How have private timberland investments performed relative to other asset classes? While this question opens the door to a series of follow-ups and potential binge drinking, we can leverage readily available data sets – including the NCREIF Timberland Indices – to introduce timberland’s relative performance for specific questions. For example, one of the most common attributes tagged to timber relates to its ability to hedge inflation. Given that inflation in the U.S. has been below 4% for 23 of the past 27 years (1988 through 2014), what have we learned?

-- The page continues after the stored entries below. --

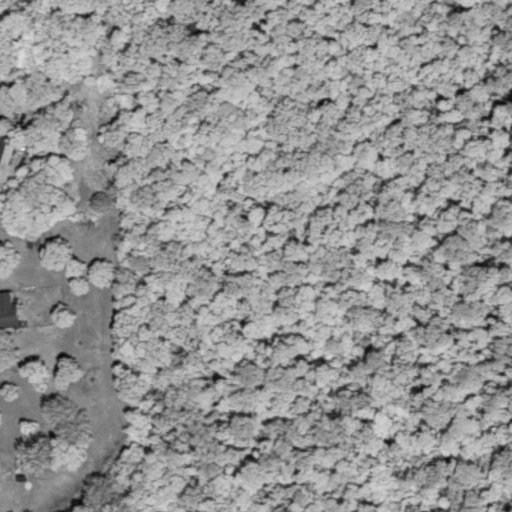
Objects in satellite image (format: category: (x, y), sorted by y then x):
building: (196, 18)
building: (9, 147)
building: (14, 307)
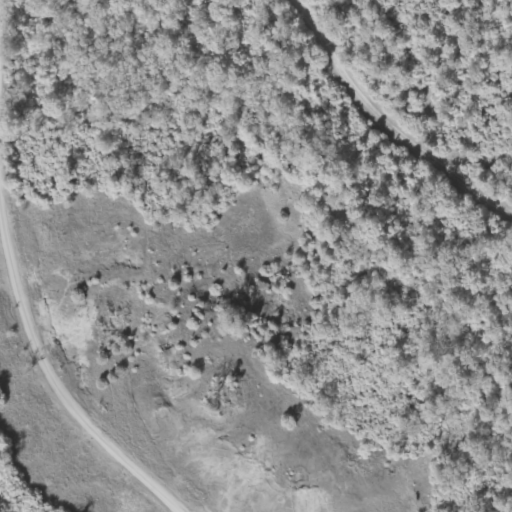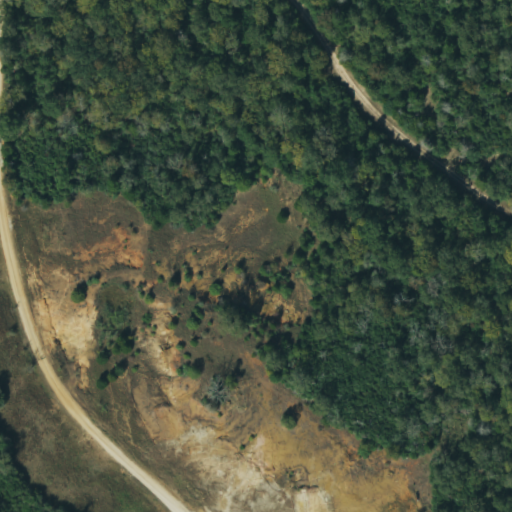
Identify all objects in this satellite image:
road: (16, 282)
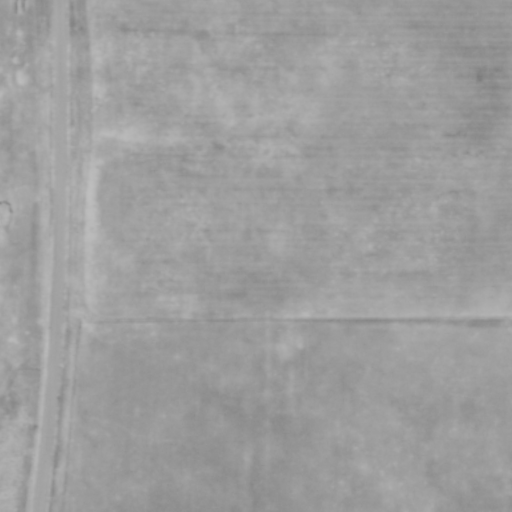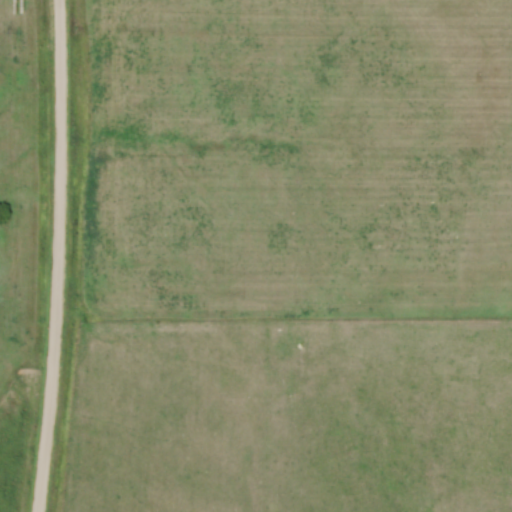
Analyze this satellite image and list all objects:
road: (61, 256)
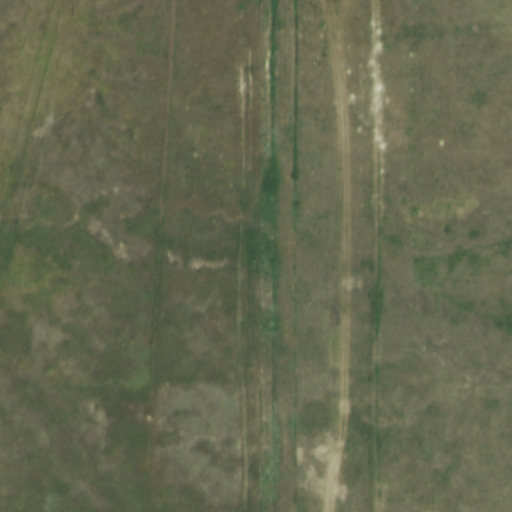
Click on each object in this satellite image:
road: (337, 256)
road: (504, 504)
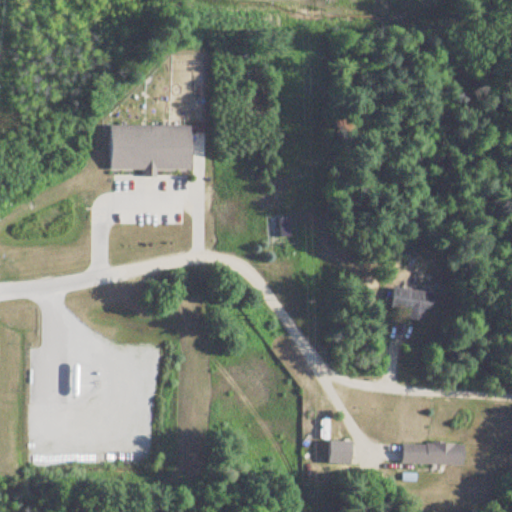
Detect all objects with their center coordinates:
road: (138, 193)
road: (60, 277)
road: (262, 296)
building: (409, 302)
road: (447, 391)
road: (338, 416)
road: (132, 429)
building: (428, 454)
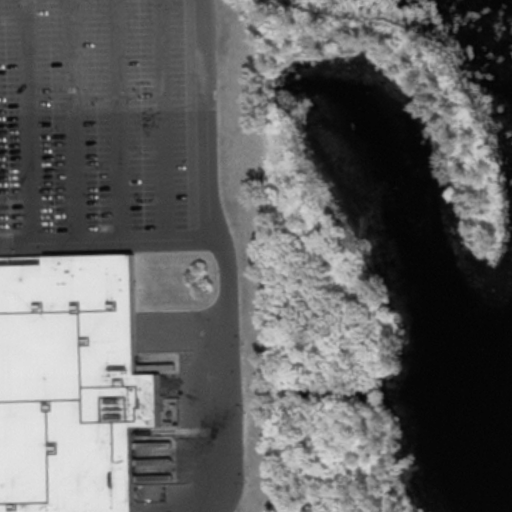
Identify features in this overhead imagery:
parking lot: (97, 116)
road: (206, 119)
road: (120, 120)
road: (165, 120)
road: (30, 121)
road: (76, 121)
road: (104, 241)
road: (229, 373)
building: (70, 383)
building: (70, 385)
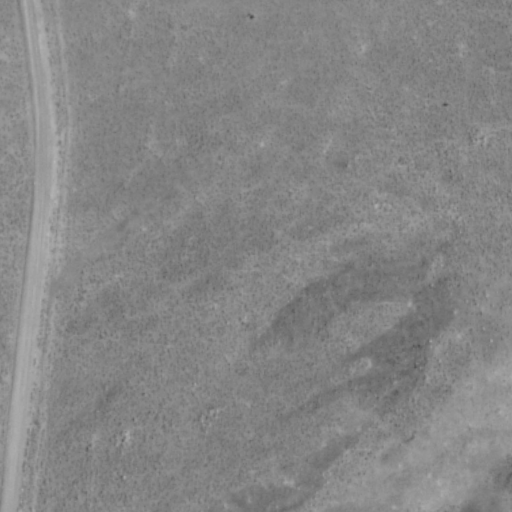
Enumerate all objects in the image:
road: (31, 256)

To answer this question, we compare timberlands with investments in the S&P 500 (equities) and 10-Year U.S. Treasuries (bonds). For private timberland investments, we will apply annual data from NCREIF). The figure below highlights the relative performance of these three asset classes in different inflationary buckets. Overall, timberland outperformed the other assets on a relative basis in higher inflationary environments based on this data set. [“Net timber” refers to estimated returns net of asset management fees.]
The concept of hedging inflation with timber deserves attention. Remember that inflation is an indicator of something else: prices, values, costs and returns are rising somewhere for someone; somebody makes money when inflation rises. So, if some seek timber to hedge rising inflation, does the corollary apply? Should we leave timber when inflation remains low? Ultimately, the relative performance confirms the academic literature, which finds that timberland performs well for hedging “unexpected” inflation.